> [Отрывок]:
Пьеса, следовательно, прошла с шумным успехом, и неприятие ее иными критиками — А. Левинсоном в том числе — было неприятием политическим. Это сразу понял Маяковский, — он 21 ноября 1918 года напечатал в {232} «Петроградской правде» открытое письмо Луначарскому, негодуя против «грязной клеветы и оскорбления революционного чувства»[dxcix]. Это поняли и художники — в их числе А. Т. Матвеев, С. В. Чехонин, Д. П. Штеренберг, приславшие в редакцию «Жизни искусства» групповое «Заявление по поводу “Мистерии-буфф”». Художники писали, между прочим, что А. Левинсон необоснованно пытается говорить от имени народа и навязывать свои «мертвые чувства» народным массам[dc]. Луначарский отозвался на это заявление художников и на статью Левинсона заметкой «О полемике», в которой писал, в частности, что А. Левинсон «позволил себе совершенно недопустимое чтение в сердцах». И продолжал: «Если вспомнить, что выдающийся поэт, каким почти по всеобщему признанию является В. Маяковский, в первый раз имел возможность дать образчик своего творчества в удовлетворительной обстановке — то еще неприятнее выделяется столь далеко в сторону спорной этики заходящий выпад критика против “Мистерии”»[dci].

Политические страсти разгорались, и очень скоро театральная полемика стала заходить еще дальше «в сторону спорной этики», никого этим особенно не удивляя. В полемике вокруг первых представлений «Мистерии-буфф» уже послышались суровые обличительные интонации, характерные для «Театрального Октября».

«Театральный Октябрь» со всеми его неизбежными крайностями возник в неповторимой обстановке упоения победой революции и драматической напряженности уже начавшейся гражданской войны. «То были годы, — писал Я. Тугендхольд, — когда перед нашим искусством, еще вчера келейным к комнатным, взвилась гордая и смелая мечта преобразить самый лик жизни, прыгнуть в будущее, в царство Коммуны». Этой мечтой пронизана вся «Мистерия-буфф», и недаром Мейерхольд дважды ее ставил. «То были годы, — продолжал Тугендхольд, — когда в упоении, в прибое молодой энергии казалось, что нет ничего легче, как сразу же сжечь за собою все корабли старой буржуазной культуры и тотчас же на обломках прошлого воздвигнуть здание новой культуры — пролетарской. То были годы, когда вопреки блокаде, нищете и голоду казалось, что искусство тотчас же сможет приступить к созданию новой среды, новой жизненной обстановки, к новому оформлению всего быта. То были годы, когда революционная переоценка всех ценностей не остановилась ни перед какими традициями»[dcii].

Так обстояло дело в изобразительном искусстве, точно так же выглядело оно и на театре.

А потому в прологе «Мистерии-буфф» высмеивались «гардеробы театров» («блестки оперных этуалей да плащ мефистофельский — все, что есть там! ») и «нечистые» провозглашали:

Сегодня
над пылью театров
наш загорится девиз:
«Все заново! »
Стой и дивись!

Согласно ремарке Маяковского, «нечистые» после этих слов раздирали занавес, «замалеванный реликвиями старого театра». Мейерхольд решил проще и — конкретнее. Актеры в прологе «Мистерии-буфф» просто-напросто рвали в клочки афиши петроградских театров. Противник тем самым был без обиняков назван по имени. Речь шла уже не о «старом театре» вообще, а о вполне конкретных, находившихся тут же, неподалеку, всем известных и прославленных театрах.

> [Выдержки из записей]:
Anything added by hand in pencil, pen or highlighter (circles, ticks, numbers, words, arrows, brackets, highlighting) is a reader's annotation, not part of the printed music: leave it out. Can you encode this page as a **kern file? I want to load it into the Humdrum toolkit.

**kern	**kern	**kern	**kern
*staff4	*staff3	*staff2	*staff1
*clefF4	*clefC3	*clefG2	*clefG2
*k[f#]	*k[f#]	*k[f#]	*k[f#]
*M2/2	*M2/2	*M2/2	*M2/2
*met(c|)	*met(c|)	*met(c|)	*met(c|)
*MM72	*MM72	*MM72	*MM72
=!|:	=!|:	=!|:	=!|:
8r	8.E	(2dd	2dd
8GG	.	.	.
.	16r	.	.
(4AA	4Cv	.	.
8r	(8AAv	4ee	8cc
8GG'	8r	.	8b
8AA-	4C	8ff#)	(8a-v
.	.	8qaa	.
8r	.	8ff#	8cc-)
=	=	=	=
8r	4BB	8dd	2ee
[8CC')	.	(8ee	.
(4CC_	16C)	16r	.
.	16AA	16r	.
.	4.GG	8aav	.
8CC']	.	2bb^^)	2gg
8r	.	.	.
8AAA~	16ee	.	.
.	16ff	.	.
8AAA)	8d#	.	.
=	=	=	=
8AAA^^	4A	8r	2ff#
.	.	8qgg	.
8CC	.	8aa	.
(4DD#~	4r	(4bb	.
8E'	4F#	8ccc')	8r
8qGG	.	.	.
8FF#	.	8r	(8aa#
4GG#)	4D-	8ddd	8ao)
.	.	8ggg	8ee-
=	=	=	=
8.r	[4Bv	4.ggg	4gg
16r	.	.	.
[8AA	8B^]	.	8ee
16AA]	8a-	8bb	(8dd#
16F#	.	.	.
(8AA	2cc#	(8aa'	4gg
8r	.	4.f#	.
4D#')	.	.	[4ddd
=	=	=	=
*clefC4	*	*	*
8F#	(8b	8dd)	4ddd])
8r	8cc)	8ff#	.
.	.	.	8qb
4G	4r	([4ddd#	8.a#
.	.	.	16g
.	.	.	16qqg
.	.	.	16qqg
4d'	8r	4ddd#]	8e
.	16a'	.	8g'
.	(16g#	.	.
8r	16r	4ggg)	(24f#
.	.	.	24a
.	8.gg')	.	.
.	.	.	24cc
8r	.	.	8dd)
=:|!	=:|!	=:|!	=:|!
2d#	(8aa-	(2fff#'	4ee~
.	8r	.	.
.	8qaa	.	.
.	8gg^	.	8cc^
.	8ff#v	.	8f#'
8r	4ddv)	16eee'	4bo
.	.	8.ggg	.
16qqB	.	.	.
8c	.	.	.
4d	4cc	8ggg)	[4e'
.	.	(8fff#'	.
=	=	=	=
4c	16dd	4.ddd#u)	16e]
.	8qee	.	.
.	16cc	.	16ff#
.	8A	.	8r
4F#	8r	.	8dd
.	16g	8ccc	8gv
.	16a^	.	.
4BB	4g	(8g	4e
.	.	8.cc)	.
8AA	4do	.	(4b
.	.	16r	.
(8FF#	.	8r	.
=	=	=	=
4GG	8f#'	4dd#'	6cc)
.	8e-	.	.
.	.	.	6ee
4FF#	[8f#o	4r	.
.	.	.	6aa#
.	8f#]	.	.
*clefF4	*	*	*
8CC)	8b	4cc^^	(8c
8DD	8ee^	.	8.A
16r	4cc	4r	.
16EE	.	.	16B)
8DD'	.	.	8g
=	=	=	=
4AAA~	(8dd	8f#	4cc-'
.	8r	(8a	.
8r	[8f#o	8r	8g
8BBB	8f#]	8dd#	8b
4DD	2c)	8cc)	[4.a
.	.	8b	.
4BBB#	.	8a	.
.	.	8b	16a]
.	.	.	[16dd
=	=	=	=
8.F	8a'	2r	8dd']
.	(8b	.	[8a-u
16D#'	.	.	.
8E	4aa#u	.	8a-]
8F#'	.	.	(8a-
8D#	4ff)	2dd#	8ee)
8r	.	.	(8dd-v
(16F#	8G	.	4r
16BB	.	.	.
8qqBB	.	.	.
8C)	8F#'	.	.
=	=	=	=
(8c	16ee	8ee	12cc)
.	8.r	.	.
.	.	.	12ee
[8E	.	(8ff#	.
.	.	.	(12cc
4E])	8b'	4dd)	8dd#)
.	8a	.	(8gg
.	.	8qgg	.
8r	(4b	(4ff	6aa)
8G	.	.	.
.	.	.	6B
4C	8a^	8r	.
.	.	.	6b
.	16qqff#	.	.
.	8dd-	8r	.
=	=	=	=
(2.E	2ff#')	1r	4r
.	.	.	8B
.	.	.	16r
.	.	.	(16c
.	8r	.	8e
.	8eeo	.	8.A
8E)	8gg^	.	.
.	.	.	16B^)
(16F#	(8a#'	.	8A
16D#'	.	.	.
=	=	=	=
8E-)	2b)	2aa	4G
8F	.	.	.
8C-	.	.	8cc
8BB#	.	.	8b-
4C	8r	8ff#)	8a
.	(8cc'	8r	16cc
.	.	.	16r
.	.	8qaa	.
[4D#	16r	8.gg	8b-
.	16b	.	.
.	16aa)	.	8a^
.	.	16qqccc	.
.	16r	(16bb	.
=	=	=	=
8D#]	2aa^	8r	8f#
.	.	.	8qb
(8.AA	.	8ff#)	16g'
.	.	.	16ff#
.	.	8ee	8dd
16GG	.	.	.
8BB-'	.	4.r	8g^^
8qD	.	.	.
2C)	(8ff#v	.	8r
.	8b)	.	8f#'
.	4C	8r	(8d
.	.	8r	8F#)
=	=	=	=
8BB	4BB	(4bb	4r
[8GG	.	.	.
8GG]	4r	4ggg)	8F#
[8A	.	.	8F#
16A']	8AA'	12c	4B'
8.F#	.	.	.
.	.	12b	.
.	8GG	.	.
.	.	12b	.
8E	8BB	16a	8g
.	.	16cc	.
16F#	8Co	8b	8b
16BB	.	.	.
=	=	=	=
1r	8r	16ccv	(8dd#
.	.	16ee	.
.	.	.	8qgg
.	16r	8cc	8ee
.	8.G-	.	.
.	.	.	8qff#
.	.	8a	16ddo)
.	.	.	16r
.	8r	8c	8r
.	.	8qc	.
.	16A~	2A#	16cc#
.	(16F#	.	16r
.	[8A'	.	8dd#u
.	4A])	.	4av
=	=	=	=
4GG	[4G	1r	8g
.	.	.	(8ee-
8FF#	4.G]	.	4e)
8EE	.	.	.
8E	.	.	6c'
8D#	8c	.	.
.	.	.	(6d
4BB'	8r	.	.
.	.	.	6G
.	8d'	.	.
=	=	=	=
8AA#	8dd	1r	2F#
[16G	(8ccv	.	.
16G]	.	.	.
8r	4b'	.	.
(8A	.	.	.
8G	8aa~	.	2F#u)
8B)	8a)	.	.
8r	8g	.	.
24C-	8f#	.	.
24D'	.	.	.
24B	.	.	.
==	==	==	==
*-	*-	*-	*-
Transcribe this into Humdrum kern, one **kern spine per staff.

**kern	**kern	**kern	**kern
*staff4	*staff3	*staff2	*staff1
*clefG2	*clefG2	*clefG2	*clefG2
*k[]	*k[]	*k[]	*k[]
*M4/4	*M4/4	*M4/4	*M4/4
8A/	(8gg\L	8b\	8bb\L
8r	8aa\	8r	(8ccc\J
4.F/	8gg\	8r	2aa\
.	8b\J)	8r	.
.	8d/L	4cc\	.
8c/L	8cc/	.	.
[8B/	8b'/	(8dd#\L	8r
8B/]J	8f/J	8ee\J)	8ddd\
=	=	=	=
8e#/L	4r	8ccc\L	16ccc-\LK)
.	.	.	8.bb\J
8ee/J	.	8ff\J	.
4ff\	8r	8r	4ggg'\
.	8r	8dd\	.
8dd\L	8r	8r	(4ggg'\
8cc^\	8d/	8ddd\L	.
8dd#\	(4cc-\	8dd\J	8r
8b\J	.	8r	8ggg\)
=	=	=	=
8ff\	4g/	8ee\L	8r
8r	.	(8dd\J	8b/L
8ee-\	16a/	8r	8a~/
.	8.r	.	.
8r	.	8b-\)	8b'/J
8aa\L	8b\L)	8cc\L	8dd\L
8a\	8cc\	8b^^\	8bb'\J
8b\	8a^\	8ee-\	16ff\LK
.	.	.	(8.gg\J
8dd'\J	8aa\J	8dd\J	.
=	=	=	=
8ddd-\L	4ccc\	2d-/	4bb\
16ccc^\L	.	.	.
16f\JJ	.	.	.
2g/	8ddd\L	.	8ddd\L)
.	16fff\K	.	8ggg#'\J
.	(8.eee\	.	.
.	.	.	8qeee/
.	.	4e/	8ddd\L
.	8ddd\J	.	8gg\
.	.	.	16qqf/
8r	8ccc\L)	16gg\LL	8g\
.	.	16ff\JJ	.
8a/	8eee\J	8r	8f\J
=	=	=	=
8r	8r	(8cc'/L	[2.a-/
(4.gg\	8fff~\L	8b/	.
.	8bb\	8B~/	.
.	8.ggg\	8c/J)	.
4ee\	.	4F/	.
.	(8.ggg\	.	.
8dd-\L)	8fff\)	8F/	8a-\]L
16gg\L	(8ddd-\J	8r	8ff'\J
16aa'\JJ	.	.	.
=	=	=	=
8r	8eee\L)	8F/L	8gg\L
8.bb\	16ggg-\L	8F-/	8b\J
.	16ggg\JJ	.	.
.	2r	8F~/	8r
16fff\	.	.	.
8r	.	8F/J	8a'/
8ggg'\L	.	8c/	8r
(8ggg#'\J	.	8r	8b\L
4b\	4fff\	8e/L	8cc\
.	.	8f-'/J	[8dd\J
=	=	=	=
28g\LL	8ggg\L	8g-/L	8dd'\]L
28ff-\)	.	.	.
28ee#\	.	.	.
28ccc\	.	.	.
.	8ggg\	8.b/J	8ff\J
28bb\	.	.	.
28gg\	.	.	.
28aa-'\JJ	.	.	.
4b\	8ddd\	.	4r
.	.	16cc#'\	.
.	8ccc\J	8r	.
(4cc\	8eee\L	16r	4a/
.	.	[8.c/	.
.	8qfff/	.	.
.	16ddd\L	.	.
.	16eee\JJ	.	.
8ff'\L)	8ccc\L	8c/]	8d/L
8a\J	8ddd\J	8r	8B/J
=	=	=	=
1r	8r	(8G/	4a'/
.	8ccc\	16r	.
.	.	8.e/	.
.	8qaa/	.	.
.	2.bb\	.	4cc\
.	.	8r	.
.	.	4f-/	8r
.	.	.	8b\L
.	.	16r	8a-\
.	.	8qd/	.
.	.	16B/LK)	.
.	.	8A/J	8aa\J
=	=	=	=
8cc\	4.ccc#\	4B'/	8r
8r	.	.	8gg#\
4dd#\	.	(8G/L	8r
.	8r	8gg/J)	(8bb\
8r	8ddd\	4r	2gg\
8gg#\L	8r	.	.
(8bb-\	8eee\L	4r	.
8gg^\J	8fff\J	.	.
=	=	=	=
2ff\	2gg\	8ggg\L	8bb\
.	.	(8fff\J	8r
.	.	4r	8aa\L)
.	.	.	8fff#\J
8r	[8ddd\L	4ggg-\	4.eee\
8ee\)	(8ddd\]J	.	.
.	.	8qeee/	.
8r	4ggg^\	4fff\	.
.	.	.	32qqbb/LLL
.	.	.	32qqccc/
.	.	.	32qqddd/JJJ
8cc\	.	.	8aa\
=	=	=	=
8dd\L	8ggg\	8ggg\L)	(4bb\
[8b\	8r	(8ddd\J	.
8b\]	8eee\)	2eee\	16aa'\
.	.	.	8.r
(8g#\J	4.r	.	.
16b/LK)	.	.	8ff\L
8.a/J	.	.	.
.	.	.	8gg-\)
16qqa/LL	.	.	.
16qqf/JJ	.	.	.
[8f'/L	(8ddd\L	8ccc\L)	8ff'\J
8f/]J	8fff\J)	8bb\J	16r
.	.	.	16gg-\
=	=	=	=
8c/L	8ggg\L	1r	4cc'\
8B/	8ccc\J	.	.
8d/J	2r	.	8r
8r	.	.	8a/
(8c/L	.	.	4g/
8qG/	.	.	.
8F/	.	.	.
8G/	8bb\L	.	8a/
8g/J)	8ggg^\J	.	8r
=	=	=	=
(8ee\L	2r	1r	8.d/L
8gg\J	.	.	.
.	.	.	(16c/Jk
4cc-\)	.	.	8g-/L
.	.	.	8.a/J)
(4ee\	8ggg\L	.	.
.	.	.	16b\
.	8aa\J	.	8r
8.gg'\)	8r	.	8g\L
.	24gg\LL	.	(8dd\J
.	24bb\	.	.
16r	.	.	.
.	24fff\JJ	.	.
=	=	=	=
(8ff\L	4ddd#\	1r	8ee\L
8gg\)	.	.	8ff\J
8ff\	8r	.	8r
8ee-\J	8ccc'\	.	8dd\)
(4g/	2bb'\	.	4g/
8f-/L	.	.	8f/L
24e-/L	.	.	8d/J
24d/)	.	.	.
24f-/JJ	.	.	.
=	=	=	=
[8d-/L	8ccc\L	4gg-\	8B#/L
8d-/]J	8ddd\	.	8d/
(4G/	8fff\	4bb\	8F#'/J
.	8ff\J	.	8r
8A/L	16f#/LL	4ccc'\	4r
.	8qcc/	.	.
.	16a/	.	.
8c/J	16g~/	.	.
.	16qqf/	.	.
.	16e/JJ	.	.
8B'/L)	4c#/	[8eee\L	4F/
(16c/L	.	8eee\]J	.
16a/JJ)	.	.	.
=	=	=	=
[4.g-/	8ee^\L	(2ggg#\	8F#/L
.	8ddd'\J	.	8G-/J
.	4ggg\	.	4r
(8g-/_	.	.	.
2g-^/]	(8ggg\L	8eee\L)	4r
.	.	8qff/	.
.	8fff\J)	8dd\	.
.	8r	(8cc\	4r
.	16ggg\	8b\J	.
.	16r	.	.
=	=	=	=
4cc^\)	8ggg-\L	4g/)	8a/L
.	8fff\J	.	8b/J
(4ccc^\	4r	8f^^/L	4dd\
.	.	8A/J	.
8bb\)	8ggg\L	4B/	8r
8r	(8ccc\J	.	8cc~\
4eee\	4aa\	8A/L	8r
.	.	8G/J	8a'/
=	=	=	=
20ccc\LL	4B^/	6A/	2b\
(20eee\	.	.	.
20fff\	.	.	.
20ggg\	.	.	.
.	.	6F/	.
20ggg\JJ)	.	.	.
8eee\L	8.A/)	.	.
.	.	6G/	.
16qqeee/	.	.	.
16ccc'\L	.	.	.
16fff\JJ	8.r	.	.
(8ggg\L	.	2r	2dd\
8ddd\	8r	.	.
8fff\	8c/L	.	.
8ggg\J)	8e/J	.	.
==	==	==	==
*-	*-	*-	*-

> [Задания]:
a: Объясните в одном–трех предложениях, чего, согласно отрывку, достиг Мейерхольд, когда заменил раздирание занавеса из ремарки Маяковского тем, что актеры рвали в клочки афиши петроградских театров.
b: Ответьте по отрывку на вопросы:
(i) В какой газете и какого числа Маяковский напечатал открытое письмо Луначарскому?
(ii) Как называлась заметка, которой Луначарский отозвался на заявление художников и статью Левинсона?
(iii) Какой девиз провозглашали «нечистые» в прологе «Мистерии-буфф»?
Записи здесь не используются.

> [Ответы к упражнению]:
a: Так противник был прямо назван по имени. Речь шла уже не о «старом театре» вообще, а о вполне конкретных, всем известных и прославленных театрах, которые находились тут же, неподалеку.

b:
(i) В «Петроградской правде», 21 ноября 1918 года.
(ii) «О полемике».
(iii) «Все заново!»